Friday 16 March 2018

My experiences with technology-enhanced learning

By Dr Martyn Parker, School of Computing and Mathematics, Keele University 

Early in my academic career, I recognised that I had fallen into the same educational traps as many of my colleagues. At this stage, I worked in a department full of blackboards, and my initial attempts at educating students were identical to my experiences as a student.

A walk around mathematics departments the world over usually reveals corridors and rooms full of blackboards. It is not atypical for lecturers to fill blackboards several times over rather than use a few sketches or keywords. Other subjects use modern presentation tools and other learning methods, why not mathematics?



A typical mathematics department blackboard covered in technical mathematics. Image licence: The image is released free of copyrights under Creative Commons CC0. You may download, modify, distribute, and use them royalty free for anything you like, even in commercial applications. Attribution is not required.) 1 


Completing my first year teaching in higher education made me challenged myself to provide an excellent education that confronted the traditional blackboard method of university mathematics education. The entrenched view among mathematician that blackboard ‘chalk and talk’ is the only way at university and the ease with which I followed the ‘standard path’, meant I needed to demonstrate clear benefits to both staff and students of any alternative. This journey started before I joined Keele when I recognised early in my career that emerging technologies presented the opportunity to advance my educational practices. Nevertheless, it was not until I joined Keele that I made progress in developing both my practice and that of my peers.

------------------------------------------------------------

Task statement:
Can you rewrite the stretch from "Completing my first" through "of my peers." in the piece on technology-enhanced learning, putting "new technologies" in place of "emerging technologies"? The records have no connection to the piece on technology-enhanced learning.

Given records:
------------------------------------------------------------

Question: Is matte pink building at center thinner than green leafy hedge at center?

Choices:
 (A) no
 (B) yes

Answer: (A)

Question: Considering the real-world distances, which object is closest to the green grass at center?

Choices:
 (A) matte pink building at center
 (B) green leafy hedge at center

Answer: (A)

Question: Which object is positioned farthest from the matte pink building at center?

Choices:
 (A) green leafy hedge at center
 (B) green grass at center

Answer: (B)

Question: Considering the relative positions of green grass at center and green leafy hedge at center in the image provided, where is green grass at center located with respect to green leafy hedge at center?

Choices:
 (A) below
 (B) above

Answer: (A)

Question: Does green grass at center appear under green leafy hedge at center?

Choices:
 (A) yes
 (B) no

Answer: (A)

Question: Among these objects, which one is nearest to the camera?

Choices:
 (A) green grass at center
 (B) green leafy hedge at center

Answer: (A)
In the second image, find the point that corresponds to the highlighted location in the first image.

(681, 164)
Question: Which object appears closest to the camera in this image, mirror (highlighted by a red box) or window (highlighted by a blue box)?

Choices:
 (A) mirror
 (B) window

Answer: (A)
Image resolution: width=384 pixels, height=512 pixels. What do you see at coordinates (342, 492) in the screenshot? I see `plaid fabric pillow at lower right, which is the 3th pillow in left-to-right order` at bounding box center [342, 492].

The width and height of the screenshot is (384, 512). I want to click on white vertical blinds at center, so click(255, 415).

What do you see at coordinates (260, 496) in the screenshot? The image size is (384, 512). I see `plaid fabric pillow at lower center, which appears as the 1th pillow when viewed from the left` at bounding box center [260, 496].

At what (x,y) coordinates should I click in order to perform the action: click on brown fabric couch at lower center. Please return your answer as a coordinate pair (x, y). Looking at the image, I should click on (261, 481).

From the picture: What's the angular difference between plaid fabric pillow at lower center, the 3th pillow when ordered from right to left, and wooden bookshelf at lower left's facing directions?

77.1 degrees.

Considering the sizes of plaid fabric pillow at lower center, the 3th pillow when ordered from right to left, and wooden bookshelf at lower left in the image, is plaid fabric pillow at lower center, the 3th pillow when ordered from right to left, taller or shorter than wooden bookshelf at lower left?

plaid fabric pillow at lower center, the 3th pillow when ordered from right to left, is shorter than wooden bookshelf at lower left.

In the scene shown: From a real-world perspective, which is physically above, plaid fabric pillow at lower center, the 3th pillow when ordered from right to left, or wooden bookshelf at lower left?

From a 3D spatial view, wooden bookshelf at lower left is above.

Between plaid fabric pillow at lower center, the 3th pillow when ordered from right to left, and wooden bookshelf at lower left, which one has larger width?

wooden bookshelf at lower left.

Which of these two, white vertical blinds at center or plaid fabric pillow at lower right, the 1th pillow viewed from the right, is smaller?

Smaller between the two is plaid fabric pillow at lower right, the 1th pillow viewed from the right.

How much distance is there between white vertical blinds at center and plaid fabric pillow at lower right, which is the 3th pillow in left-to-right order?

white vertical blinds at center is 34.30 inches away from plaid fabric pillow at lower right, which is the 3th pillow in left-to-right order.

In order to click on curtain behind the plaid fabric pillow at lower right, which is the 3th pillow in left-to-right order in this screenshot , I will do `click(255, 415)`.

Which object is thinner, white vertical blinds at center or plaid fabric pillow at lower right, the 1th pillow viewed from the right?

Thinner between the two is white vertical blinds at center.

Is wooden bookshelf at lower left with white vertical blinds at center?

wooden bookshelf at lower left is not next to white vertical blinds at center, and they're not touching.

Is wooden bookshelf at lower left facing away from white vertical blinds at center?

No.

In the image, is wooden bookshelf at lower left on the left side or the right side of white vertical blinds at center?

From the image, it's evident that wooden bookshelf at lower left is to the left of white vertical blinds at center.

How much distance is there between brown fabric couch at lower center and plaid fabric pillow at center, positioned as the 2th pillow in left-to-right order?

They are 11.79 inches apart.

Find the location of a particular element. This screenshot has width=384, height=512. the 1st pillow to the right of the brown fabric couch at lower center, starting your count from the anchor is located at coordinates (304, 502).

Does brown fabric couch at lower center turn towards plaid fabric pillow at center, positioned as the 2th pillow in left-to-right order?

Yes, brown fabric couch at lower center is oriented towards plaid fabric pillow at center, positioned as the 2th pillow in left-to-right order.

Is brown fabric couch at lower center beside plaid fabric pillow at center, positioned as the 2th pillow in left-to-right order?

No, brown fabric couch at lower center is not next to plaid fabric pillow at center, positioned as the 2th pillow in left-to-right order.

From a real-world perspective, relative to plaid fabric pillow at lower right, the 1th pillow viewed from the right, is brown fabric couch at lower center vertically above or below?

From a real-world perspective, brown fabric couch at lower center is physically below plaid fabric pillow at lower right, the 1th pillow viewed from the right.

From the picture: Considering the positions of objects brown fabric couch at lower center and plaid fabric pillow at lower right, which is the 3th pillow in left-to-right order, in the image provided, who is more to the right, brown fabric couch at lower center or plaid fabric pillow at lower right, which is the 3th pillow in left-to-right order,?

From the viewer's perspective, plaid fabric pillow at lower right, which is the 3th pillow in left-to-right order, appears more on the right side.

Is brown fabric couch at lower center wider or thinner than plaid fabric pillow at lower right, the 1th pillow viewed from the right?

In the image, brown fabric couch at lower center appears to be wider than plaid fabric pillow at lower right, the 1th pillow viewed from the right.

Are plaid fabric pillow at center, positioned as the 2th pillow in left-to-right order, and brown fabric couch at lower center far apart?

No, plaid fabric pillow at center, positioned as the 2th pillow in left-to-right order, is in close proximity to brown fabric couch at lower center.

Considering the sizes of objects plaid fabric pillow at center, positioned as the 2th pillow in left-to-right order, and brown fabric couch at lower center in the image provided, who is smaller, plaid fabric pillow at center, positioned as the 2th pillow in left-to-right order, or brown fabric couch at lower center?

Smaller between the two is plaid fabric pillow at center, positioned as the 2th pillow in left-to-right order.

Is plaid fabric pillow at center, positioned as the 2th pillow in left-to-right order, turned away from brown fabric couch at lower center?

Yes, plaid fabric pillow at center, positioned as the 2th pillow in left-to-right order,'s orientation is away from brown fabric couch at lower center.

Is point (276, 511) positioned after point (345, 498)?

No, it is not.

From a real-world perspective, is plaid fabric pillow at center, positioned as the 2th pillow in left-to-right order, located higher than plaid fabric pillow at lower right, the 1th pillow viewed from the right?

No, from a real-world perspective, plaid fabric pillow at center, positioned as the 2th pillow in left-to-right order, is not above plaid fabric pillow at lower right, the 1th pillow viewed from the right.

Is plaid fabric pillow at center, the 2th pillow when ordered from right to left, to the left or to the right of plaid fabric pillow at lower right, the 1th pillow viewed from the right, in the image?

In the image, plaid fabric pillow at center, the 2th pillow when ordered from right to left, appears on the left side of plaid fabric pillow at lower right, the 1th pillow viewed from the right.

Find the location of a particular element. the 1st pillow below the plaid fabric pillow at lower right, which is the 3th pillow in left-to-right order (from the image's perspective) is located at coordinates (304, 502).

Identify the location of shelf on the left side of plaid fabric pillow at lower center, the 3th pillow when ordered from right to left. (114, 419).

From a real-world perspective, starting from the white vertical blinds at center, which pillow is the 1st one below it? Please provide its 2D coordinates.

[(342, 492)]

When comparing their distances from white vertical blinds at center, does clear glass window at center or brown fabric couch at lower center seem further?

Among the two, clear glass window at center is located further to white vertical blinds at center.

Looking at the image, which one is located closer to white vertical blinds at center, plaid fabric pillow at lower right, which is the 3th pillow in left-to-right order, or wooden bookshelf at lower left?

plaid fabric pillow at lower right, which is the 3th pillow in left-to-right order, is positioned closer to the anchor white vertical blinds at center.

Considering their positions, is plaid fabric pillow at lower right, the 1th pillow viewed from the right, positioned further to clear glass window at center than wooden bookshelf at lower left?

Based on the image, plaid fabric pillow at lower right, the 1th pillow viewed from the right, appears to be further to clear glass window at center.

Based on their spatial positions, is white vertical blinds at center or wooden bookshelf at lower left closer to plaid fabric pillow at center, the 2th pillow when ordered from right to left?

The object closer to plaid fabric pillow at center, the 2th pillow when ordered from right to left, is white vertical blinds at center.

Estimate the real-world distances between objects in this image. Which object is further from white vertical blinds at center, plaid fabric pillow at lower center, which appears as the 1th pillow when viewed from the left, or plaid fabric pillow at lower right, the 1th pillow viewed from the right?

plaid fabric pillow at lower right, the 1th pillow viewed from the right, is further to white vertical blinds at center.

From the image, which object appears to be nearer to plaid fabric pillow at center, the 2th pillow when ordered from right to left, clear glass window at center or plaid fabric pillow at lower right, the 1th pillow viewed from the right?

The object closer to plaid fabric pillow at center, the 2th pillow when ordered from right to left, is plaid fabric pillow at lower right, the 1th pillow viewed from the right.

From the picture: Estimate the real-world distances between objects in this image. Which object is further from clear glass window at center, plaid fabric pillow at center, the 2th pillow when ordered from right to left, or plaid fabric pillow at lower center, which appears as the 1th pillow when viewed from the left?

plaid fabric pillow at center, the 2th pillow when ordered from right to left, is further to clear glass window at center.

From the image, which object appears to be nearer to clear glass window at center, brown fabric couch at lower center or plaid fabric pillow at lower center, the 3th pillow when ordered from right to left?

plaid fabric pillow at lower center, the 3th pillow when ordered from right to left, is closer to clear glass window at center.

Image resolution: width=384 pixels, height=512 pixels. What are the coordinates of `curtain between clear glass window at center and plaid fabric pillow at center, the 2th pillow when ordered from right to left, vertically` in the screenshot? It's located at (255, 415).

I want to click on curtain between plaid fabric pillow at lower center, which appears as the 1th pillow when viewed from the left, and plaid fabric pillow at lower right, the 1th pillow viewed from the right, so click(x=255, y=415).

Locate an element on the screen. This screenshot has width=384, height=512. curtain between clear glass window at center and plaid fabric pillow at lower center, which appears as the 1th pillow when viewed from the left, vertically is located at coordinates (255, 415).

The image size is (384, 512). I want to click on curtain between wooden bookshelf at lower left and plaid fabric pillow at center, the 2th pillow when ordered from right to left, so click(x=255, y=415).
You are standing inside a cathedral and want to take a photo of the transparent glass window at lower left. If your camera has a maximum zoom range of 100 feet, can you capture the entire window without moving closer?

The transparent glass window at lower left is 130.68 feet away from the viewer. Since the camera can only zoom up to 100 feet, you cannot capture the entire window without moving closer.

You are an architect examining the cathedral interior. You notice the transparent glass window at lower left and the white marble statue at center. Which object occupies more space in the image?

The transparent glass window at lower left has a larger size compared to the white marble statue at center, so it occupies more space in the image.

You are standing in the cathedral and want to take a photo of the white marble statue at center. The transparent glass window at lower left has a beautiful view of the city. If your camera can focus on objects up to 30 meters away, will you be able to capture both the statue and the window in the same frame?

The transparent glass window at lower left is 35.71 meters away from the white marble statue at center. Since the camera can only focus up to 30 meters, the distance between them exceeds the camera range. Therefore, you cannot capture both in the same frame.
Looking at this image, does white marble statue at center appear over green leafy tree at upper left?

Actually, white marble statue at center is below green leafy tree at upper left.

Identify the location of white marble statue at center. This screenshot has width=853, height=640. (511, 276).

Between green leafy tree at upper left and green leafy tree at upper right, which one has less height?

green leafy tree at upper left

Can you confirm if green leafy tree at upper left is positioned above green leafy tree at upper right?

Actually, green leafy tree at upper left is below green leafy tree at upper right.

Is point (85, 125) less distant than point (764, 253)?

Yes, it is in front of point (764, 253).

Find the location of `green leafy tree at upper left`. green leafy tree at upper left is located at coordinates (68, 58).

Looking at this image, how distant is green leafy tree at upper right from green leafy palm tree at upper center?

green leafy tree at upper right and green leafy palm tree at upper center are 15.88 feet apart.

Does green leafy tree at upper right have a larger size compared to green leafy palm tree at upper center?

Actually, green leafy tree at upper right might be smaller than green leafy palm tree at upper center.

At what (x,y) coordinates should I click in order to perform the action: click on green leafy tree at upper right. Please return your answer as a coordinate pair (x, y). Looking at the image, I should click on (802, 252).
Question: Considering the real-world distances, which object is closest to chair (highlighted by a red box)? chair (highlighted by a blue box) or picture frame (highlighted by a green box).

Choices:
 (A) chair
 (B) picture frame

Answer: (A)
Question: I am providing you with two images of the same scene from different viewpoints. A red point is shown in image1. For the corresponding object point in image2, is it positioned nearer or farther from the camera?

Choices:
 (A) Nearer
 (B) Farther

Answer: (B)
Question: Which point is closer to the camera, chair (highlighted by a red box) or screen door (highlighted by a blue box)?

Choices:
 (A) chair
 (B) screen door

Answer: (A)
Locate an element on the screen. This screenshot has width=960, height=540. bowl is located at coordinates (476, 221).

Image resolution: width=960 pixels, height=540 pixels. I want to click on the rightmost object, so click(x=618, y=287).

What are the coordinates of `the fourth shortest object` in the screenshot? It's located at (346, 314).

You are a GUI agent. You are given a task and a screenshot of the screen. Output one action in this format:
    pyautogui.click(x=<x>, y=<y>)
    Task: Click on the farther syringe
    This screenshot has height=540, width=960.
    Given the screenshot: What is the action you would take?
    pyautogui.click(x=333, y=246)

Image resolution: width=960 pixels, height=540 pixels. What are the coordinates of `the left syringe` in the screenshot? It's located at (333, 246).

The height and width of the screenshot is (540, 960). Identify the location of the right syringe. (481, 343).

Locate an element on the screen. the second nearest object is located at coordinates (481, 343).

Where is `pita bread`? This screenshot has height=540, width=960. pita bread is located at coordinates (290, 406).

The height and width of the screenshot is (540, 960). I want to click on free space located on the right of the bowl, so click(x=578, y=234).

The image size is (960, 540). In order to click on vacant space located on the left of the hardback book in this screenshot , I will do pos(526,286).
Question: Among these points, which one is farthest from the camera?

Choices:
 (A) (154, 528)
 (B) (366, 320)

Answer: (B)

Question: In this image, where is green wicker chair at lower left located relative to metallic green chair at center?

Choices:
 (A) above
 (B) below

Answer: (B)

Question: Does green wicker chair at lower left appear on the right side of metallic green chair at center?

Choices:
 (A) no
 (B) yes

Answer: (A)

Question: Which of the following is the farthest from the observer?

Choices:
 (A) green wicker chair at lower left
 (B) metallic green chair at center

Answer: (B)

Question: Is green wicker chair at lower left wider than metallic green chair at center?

------------------------------------------------------------

Solution to the problem:
Completing my first year teaching in higher education made me challenged myself to provide an excellent education that confronted the traditional blackboard method of university mathematics education. The entrenched view among mathematician that blackboard ‘chalk and talk’ is the only way at university and the ease with which I followed the ‘standard path’, meant I needed to demonstrate clear benefits to both staff and students of any alternative. This journey started before I joined Keele when I recognised early in my career that new technologies presented the opportunity to advance my educational practices. Nevertheless, it was not until I joined Keele that I made progress in developing both my practice and that of my peers.